Fathur pun meninggalkan kamar Ibu menuju kamarnya sendiri. Kamar itu milik Fadil, tapi semenjak Fadil bekerja, kamar itu beralih fungsi menjadi kamar pribadi Fathur.
"Aya itu siapa?" tanya Ibu Aya dengan pelan. Tatapannya sejak tadi menatap Panji, seolah-olah meminta untuk menghampiri Ibu Aya.
"Itu Mas Panji Bu. Dia yang membantu Aya tempo hari. Mas Panji sini, kenalin ini Ibu Aya." ucap Aya lembut dan bergetar.
Panji pun menghampiri Ibu Aya dan menyalinnya dengan sopan.
"Kamu Panji. Sepertinya Ibu pernah bertemu tapi dimana." ucap Ibu Aya pelan.
"Mungkin di jalan Ibu." ucap Panji dengan sopan.
"Kalian kenal kekasih Kak Fadil?" tanya Ibu Aya pelan.
Aya dan Panji pun saling bertatapan dan saling mengangguk.
"Dia Friska Bu. Dia kekasih Mas Panji." ucap Aya pelan dan menundukkan kepalanya.
Ibu Aya hanya tersenyum tipis melihat keduanya secara bergantian.
"Maafkan Fadil anak Ibu, Panji. Mungkin Fadil sudah melukai perasaan kamu." ucap Ibu Aya pelan. Dadanya terasa sesak, penyakit dalam yang di deritanya selama ini sudah berhasil Ibu Aya tutupi dari ketiga anaknya.
"Panji tidak apa apa. Sebelum semuanya terjadi, mungkin ini yang terbaik untuk Panji." ucap Panji pelan. Hatinya begitu sabar dan tegar. Jiwanya begitu besar melupakan pengkhianatan yang dilakukan oleh Friska.
"Friska bukan wanita yang baik. Dari sorot matanya, Dia hanya memanfaatkan kebijakan Fadil. Suatu hari kakakmu akan menyesal telah meninggalkan rumah ini." ucap Ibu Aya terbata bata. Suara batuk yang keras hingga menimbulkan bercak darah di telapak tangan Ibu Aya.
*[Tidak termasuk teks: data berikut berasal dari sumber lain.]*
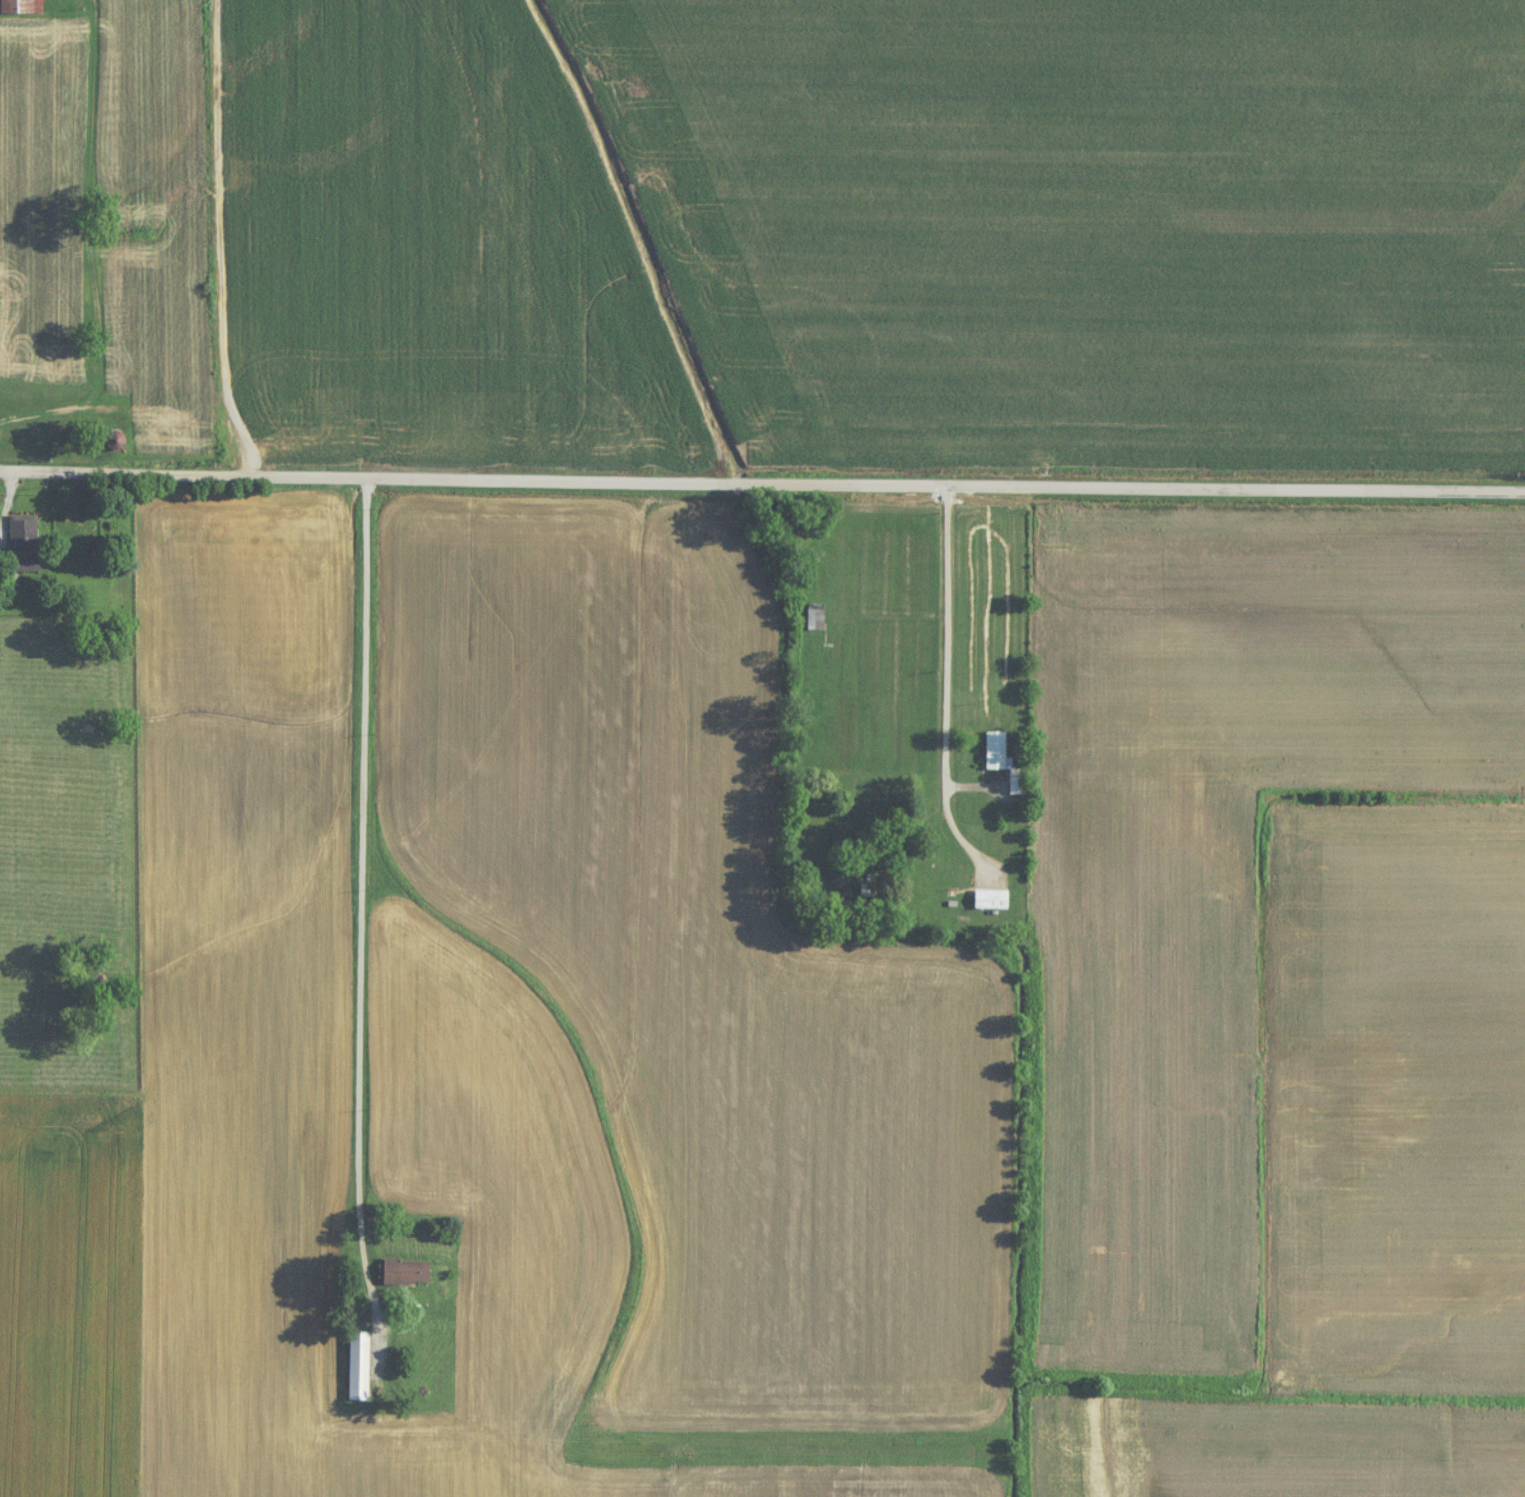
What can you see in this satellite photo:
building: (22, 7)
road: (42, 422)
road: (762, 485)
building: (25, 545)
building: (816, 619)
road: (947, 655)
building: (996, 752)
building: (1017, 783)
road: (883, 867)
road: (363, 892)
building: (991, 901)
building: (399, 1273)
building: (359, 1367)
"Ibu... Ibu kenapa? Kenapa ada darah? Ibu sakit apa? Kita ke dokter ya Bu. Mas Panji, tolong Aya Mas." ucap Aya memohon.
Panji pun langsung keluar rumah dan mencari taksi untuk membawa Ibu Aya.
"Aya... Jadilah pengganti Ibu untuk Fathur. Cari Suami yang baik dan sayang denganmu. Ibu lihat Panji orang yang baik. Bilang Firman maafkan Ibu yang tidak amanah." ucap Ibu pelan.
"Apa maksud Ibu tidak amanah??." ucap Aya setengah berteriak.
Ibu hanya tersenyum melihat Aya. Rasa sakitnya sudah tidak tertahankan lagi.
"Ibu ada apa sebenarnya.... Astaghfirullah... " ucap Aya yang sudah menangis meraung-raung.